Voilà de quels dédains leurs âmes satisfaites Accueilleraient, ami, Dieu même et ses prophètes! Et puis tu les verrais, vainement irrité, Continuer, joyeux, quelque festin folâtre, Ou, pour dormir aux sons d'une lyre idolâtre, Se tourner de l'autre côté.
Mais qu'importe? Accomplis ta mission sacrée. Chante, juge, bénis; ta bouche est inspirée! Le Seigneur en passant t'a touché de sa main; Et, pareil au rocher qu'avait frappé Moïse Pour la foule au désert assise, La poésie en flots s'échappe de ton sein.
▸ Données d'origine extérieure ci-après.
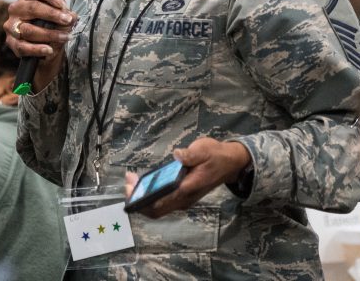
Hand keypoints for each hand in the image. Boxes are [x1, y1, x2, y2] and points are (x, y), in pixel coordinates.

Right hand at [4, 0, 76, 91]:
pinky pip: (23, 47)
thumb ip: (66, 16)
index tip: (64, 5)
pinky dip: (37, 49)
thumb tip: (72, 17)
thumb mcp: (58, 17)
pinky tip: (49, 50)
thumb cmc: (48, 24)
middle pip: (32, 8)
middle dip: (52, 14)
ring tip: (64, 37)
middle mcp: (16, 8)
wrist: (41, 44)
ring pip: (28, 30)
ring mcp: (11, 25)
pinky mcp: (11, 42)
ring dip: (49, 34)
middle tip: (67, 20)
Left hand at [124, 138, 250, 218]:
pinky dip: (150, 195)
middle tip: (128, 183)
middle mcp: (184, 198)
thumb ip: (191, 154)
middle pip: (156, 210)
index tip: (131, 185)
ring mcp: (183, 199)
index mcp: (188, 189)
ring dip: (142, 198)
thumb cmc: (216, 156)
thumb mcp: (205, 150)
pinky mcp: (182, 196)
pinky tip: (142, 182)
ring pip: (158, 208)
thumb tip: (177, 155)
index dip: (143, 198)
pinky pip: (162, 202)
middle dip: (138, 200)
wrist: (230, 163)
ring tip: (132, 181)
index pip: (162, 202)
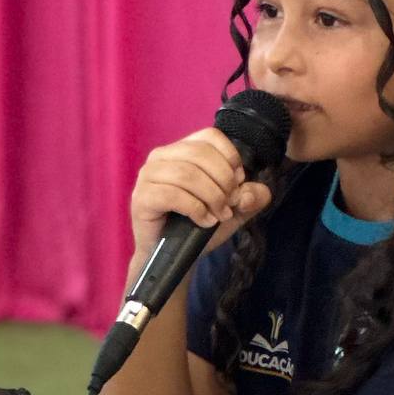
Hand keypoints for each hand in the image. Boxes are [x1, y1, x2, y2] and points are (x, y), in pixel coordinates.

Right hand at [128, 127, 273, 268]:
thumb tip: (251, 192)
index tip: (238, 183)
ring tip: (220, 216)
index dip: (230, 158)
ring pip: (187, 174)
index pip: (210, 136)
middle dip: (224, 181)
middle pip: (201, 154)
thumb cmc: (197, 227)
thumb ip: (251, 198)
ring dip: (211, 196)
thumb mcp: (233, 211)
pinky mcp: (142, 198)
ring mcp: (148, 176)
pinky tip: (204, 222)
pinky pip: (172, 195)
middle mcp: (162, 156)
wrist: (173, 258)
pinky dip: (195, 209)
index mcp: (182, 150)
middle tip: (230, 204)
Moi, fussé-je vaincu, j'aimerai ta victoire. Tu le sais, pour mon coeur, ami de toute gloire, Les triomphes d'autrui ne sont pas un affront. Poëte, j'eus toujours un chant pour les poëtes; Et jamais le laurier qui pare d'autres têtes Ne jeta d'ombre sur mon front!
Souris même à l'envie amère et discordante; Elle outrageait Homère, elle attaquait le Dante: Sous l'arche triomphale elle insulte au guerrier. Il faut bien que ton nom dans ses cris retentisse: Le temps amène la justice: Laisse tomber l'orage et grandir ton laurier!